• TASK DIRECTIONS
The word "tiges" marks the lines you need; copy each of them from the data.

• Excerpts from a dataset
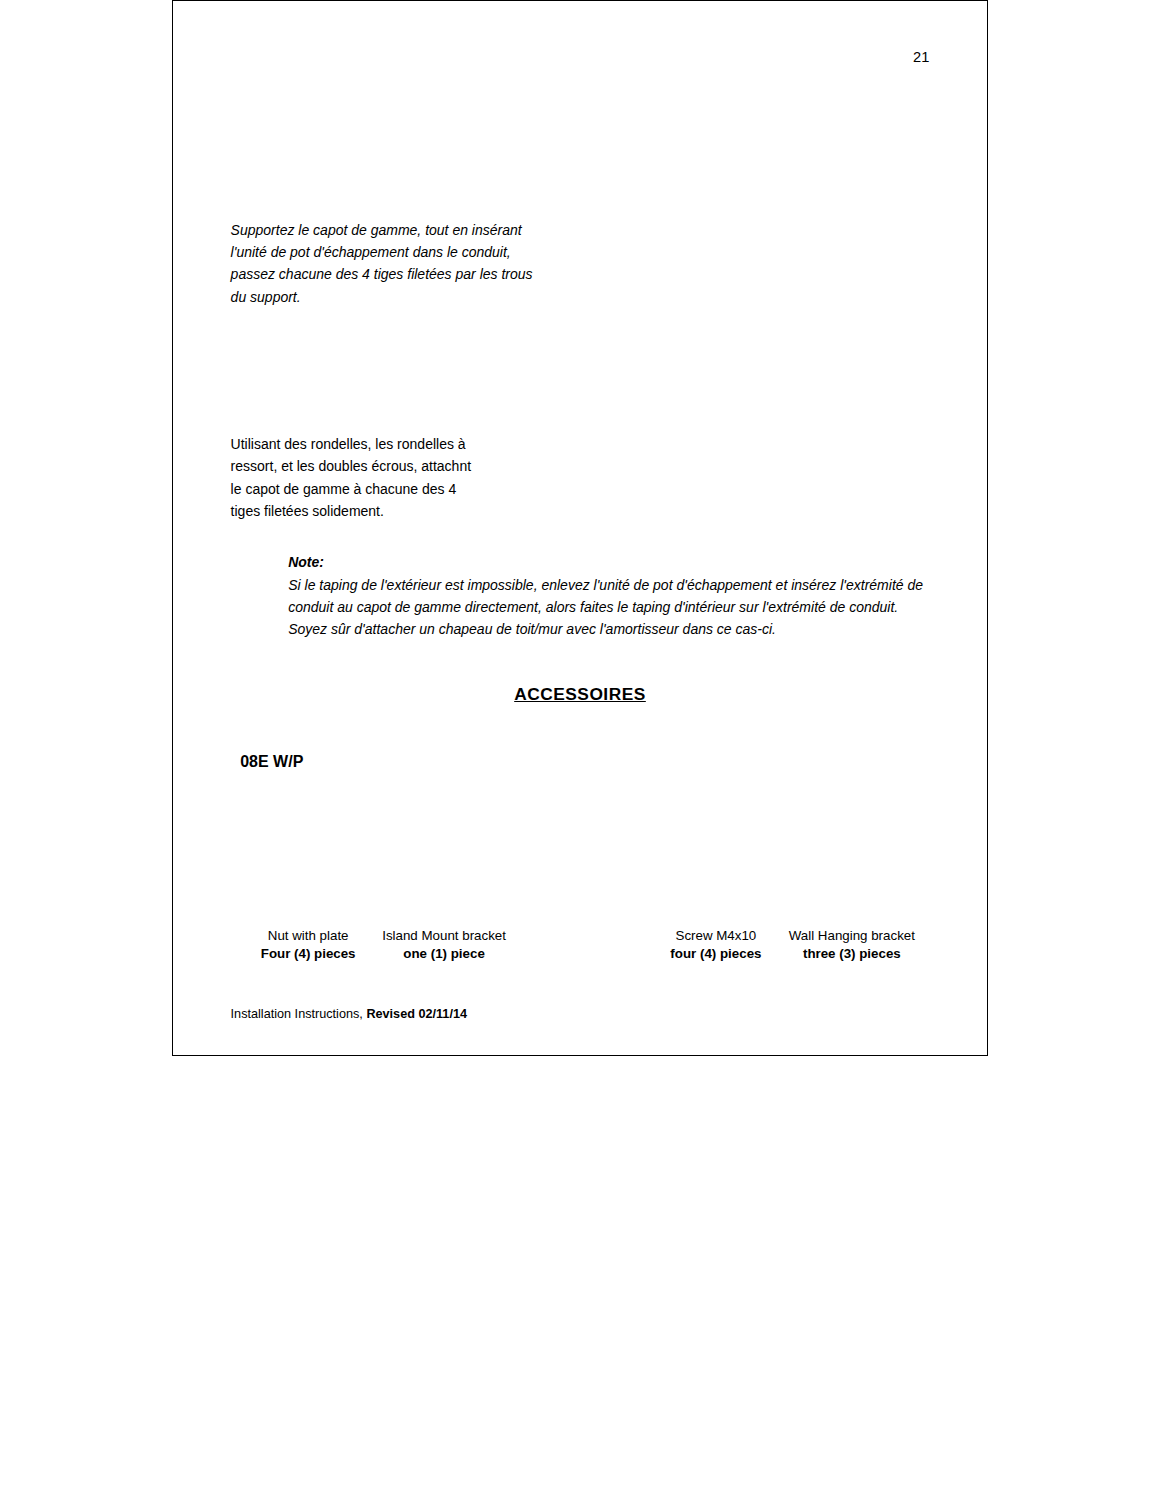21
Supportez le capot de gamme, tout en insérant l'unité de pot d'échappement dans le conduit, passez chacune des 4 tiges filetées par les trous du support.
Utilisant des rondelles, les rondelles à ressort, et les doubles écrous, attachnt le capot de gamme à chacune des 4 tiges filetées solidement.
Note: Si le taping de l'extérieur est impossible, enlevez l'unité de pot d'échappement et insérez l'extrémité de conduit au capot de gamme directement, alors faites le taping d'intérieur sur l'extrémité de conduit. Soyez sûr d'attacher un chapeau de toit/mur avec l'amortisseur dans ce cas-ci.
ACCESSOIRES
08E W/P
Nut with plate
Four (4) pieces
Island Mount bracket
one (1) piece
Screw M4x10
four (4) pieces
Wall Hanging bracket
three (3) pieces
Installation Instructions, Revised 02/11/14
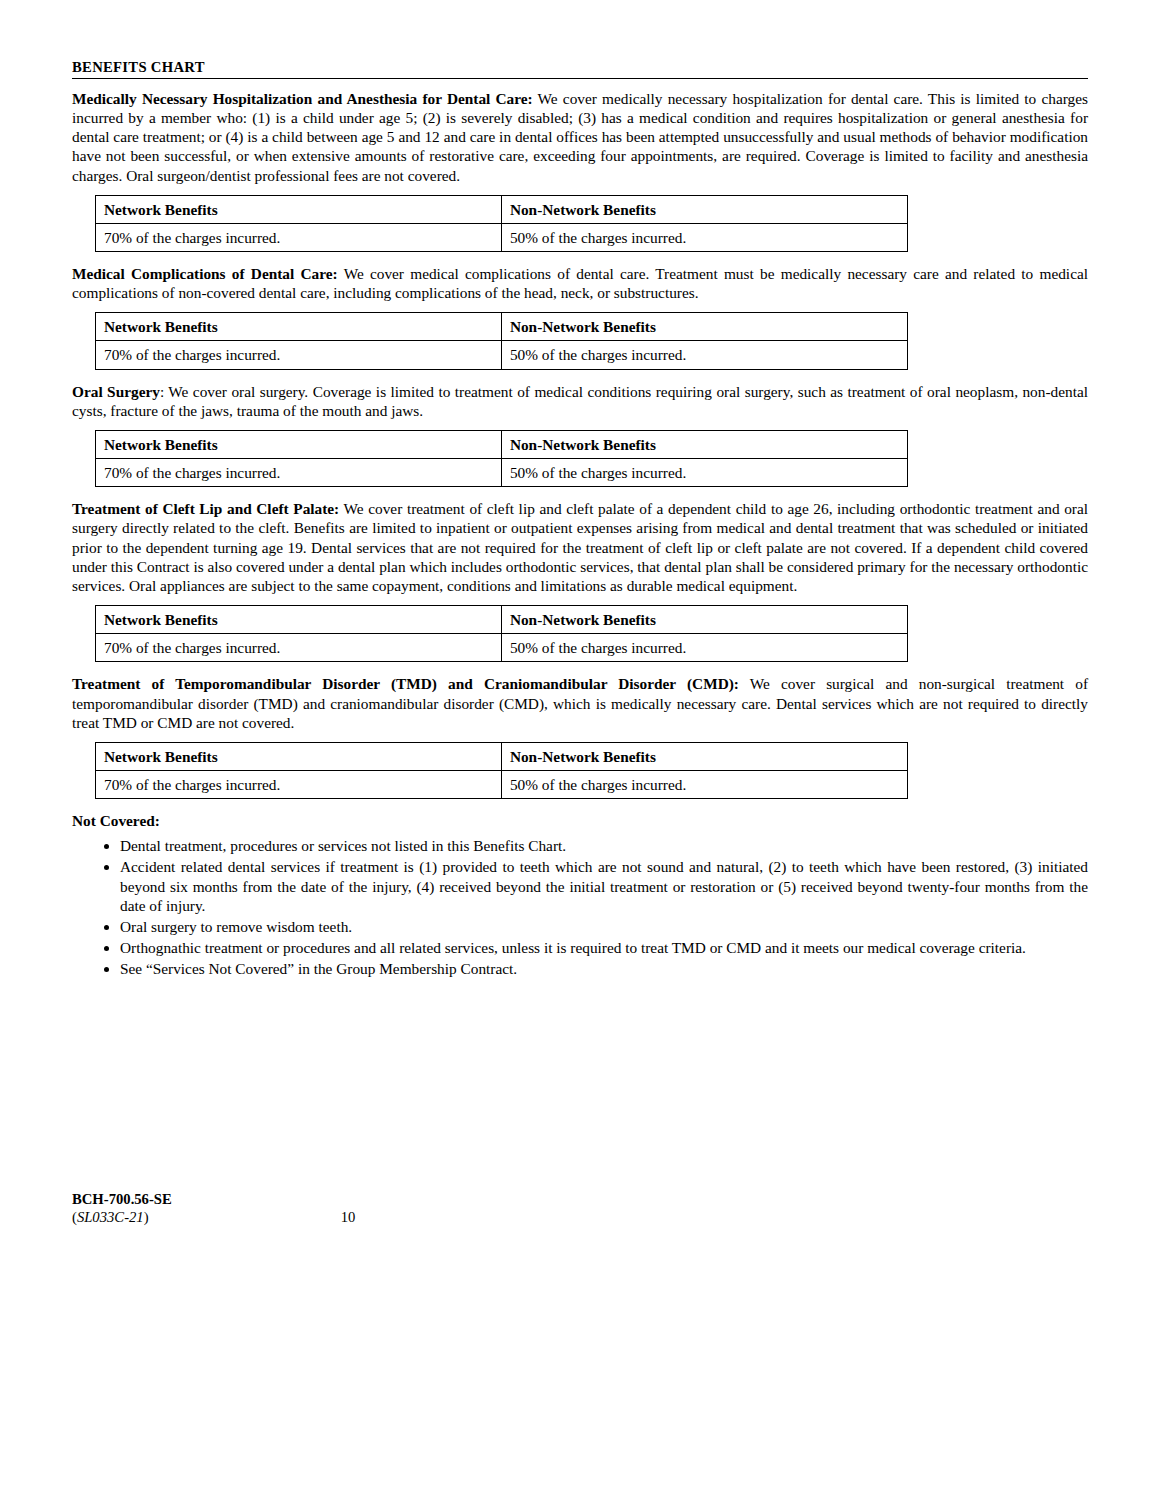BENEFITS CHART
Medically Necessary Hospitalization and Anesthesia for Dental Care: We cover medically necessary hospitalization for dental care. This is limited to charges incurred by a member who: (1) is a child under age 5; (2) is severely disabled; (3) has a medical condition and requires hospitalization or general anesthesia for dental care treatment; or (4) is a child between age 5 and 12 and care in dental offices has been attempted unsuccessfully and usual methods of behavior modification have not been successful, or when extensive amounts of restorative care, exceeding four appointments, are required. Coverage is limited to facility and anesthesia charges. Oral surgeon/dentist professional fees are not covered.
| Network Benefits | Non-Network Benefits |
| --- | --- |
| 70% of the charges incurred. | 50% of the charges incurred. |
Medical Complications of Dental Care: We cover medical complications of dental care. Treatment must be medically necessary care and related to medical complications of non-covered dental care, including complications of the head, neck, or substructures.
| Network Benefits | Non-Network Benefits |
| --- | --- |
| 70% of the charges incurred. | 50% of the charges incurred. |
Oral Surgery: We cover oral surgery. Coverage is limited to treatment of medical conditions requiring oral surgery, such as treatment of oral neoplasm, non-dental cysts, fracture of the jaws, trauma of the mouth and jaws.
| Network Benefits | Non-Network Benefits |
| --- | --- |
| 70% of the charges incurred. | 50% of the charges incurred. |
Treatment of Cleft Lip and Cleft Palate: We cover treatment of cleft lip and cleft palate of a dependent child to age 26, including orthodontic treatment and oral surgery directly related to the cleft. Benefits are limited to inpatient or outpatient expenses arising from medical and dental treatment that was scheduled or initiated prior to the dependent turning age 19. Dental services that are not required for the treatment of cleft lip or cleft palate are not covered. If a dependent child covered under this Contract is also covered under a dental plan which includes orthodontic services, that dental plan shall be considered primary for the necessary orthodontic services. Oral appliances are subject to the same copayment, conditions and limitations as durable medical equipment.
| Network Benefits | Non-Network Benefits |
| --- | --- |
| 70% of the charges incurred. | 50% of the charges incurred. |
Treatment of Temporomandibular Disorder (TMD) and Craniomandibular Disorder (CMD): We cover surgical and non-surgical treatment of temporomandibular disorder (TMD) and craniomandibular disorder (CMD), which is medically necessary care. Dental services which are not required to directly treat TMD or CMD are not covered.
| Network Benefits | Non-Network Benefits |
| --- | --- |
| 70% of the charges incurred. | 50% of the charges incurred. |
Not Covered:
Dental treatment, procedures or services not listed in this Benefits Chart.
Accident related dental services if treatment is (1) provided to teeth which are not sound and natural, (2) to teeth which have been restored, (3) initiated beyond six months from the date of the injury, (4) received beyond the initial treatment or restoration or (5) received beyond twenty-four months from the date of injury.
Oral surgery to remove wisdom teeth.
Orthognathic treatment or procedures and all related services, unless it is required to treat TMD or CMD and it meets our medical coverage criteria.
See “Services Not Covered” in the Group Membership Contract.
BCH-700.56-SE
(SL033C-21)
10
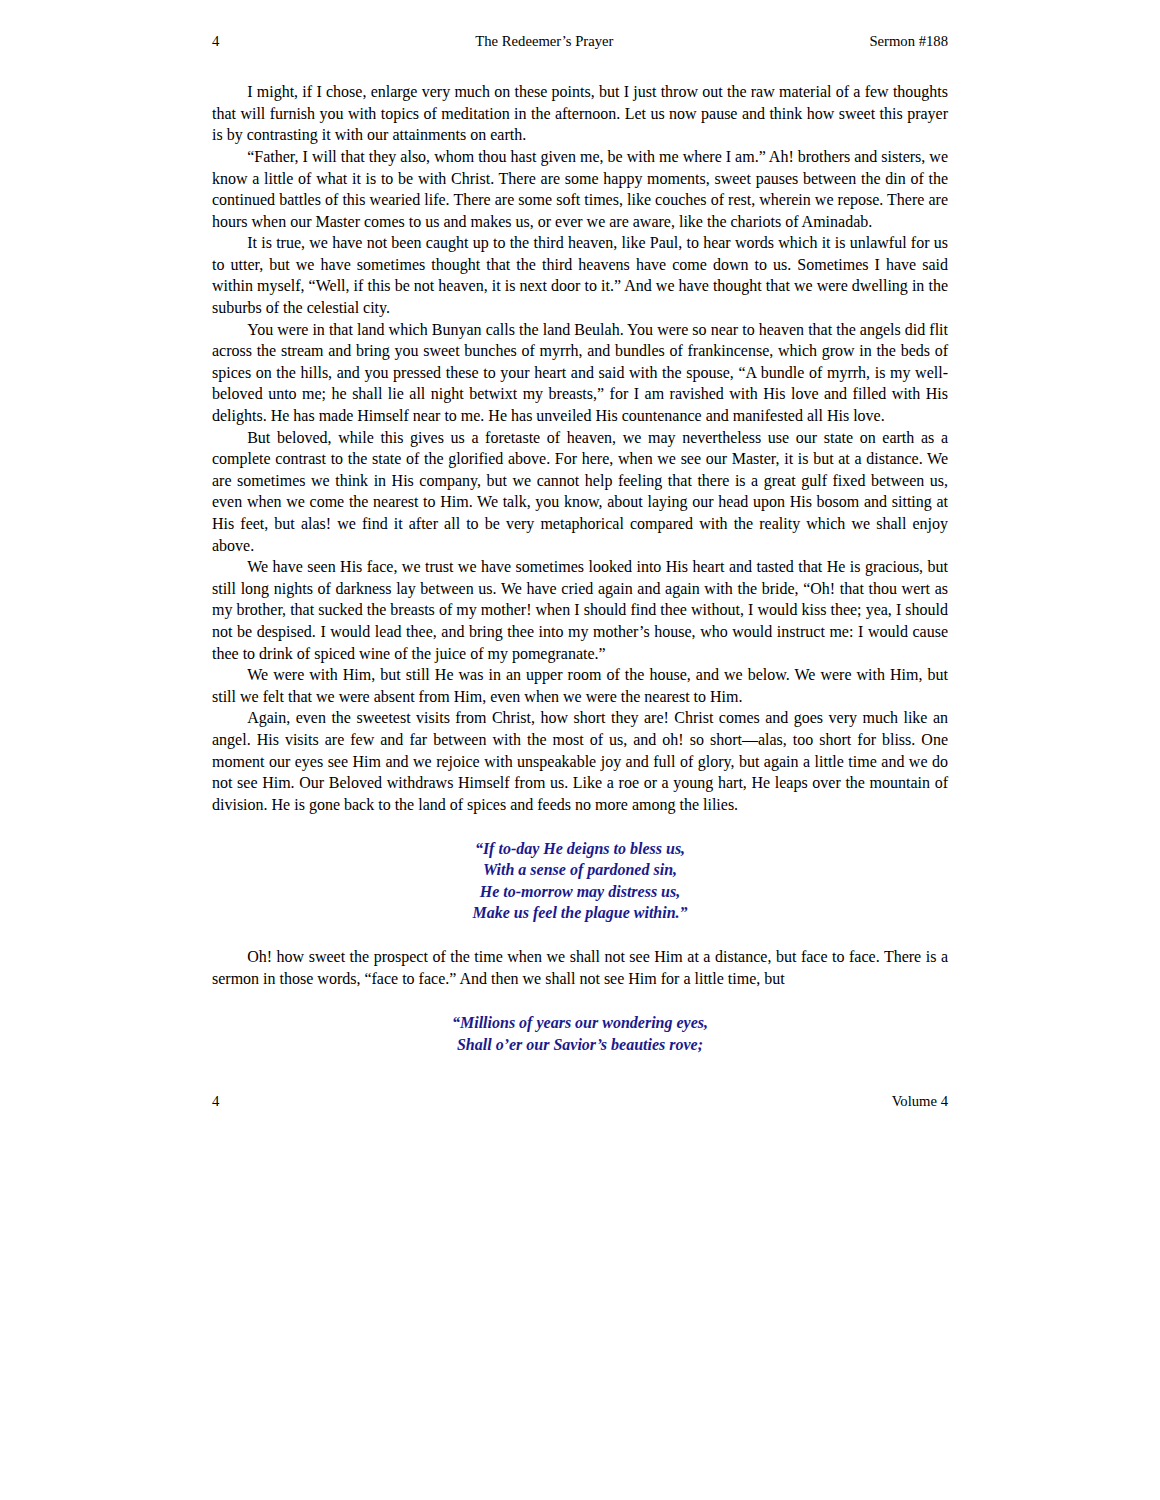4 The Redeemer’s Prayer Sermon #188
I might, if I chose, enlarge very much on these points, but I just throw out the raw material of a few thoughts that will furnish you with topics of meditation in the afternoon. Let us now pause and think how sweet this prayer is by contrasting it with our attainments on earth.
“Father, I will that they also, whom thou hast given me, be with me where I am.” Ah! brothers and sisters, we know a little of what it is to be with Christ. There are some happy moments, sweet pauses between the din of the continued battles of this wearied life. There are some soft times, like couches of rest, wherein we repose. There are hours when our Master comes to us and makes us, or ever we are aware, like the chariots of Aminadab.
It is true, we have not been caught up to the third heaven, like Paul, to hear words which it is unlawful for us to utter, but we have sometimes thought that the third heavens have come down to us. Sometimes I have said within myself, “Well, if this be not heaven, it is next door to it.” And we have thought that we were dwelling in the suburbs of the celestial city.
You were in that land which Bunyan calls the land Beulah. You were so near to heaven that the angels did flit across the stream and bring you sweet bunches of myrrh, and bundles of frankincense, which grow in the beds of spices on the hills, and you pressed these to your heart and said with the spouse, “A bundle of myrrh, is my well-beloved unto me; he shall lie all night betwixt my breasts,” for I am ravished with His love and filled with His delights. He has made Himself near to me. He has unveiled His countenance and manifested all His love.
But beloved, while this gives us a foretaste of heaven, we may nevertheless use our state on earth as a complete contrast to the state of the glorified above. For here, when we see our Master, it is but at a distance. We are sometimes we think in His company, but we cannot help feeling that there is a great gulf fixed between us, even when we come the nearest to Him. We talk, you know, about laying our head upon His bosom and sitting at His feet, but alas! we find it after all to be very metaphorical compared with the reality which we shall enjoy above.
We have seen His face, we trust we have sometimes looked into His heart and tasted that He is gracious, but still long nights of darkness lay between us. We have cried again and again with the bride, “Oh! that thou wert as my brother, that sucked the breasts of my mother! when I should find thee without, I would kiss thee; yea, I should not be despised. I would lead thee, and bring thee into my mother’s house, who would instruct me: I would cause thee to drink of spiced wine of the juice of my pomegranate.”
We were with Him, but still He was in an upper room of the house, and we below. We were with Him, but still we felt that we were absent from Him, even when we were the nearest to Him.
Again, even the sweetest visits from Christ, how short they are! Christ comes and goes very much like an angel. His visits are few and far between with the most of us, and oh! so short—alas, too short for bliss. One moment our eyes see Him and we rejoice with unspeakable joy and full of glory, but again a little time and we do not see Him. Our Beloved withdraws Himself from us. Like a roe or a young hart, He leaps over the mountain of division. He is gone back to the land of spices and feeds no more among the lilies.
“If to-day He deigns to bless us,
With a sense of pardoned sin,
He to-morrow may distress us,
Make us feel the plague within.”
Oh! how sweet the prospect of the time when we shall not see Him at a distance, but face to face. There is a sermon in those words, “face to face.” And then we shall not see Him for a little time, but
“Millions of years our wondering eyes,
Shall o’er our Savior’s beauties rove;
4 Volume 4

• OUTPUT OF THE EXERCISE
Supportez le capot de gamme, tout en insérant l'unité de pot d'échappement dans le conduit, passez chacune des 4 tiges filetées par les trous du support.
Utilisant des rondelles, les rondelles à ressort, et les doubles écrous, attachnt le capot de gamme à chacune des 4 tiges filetées solidement.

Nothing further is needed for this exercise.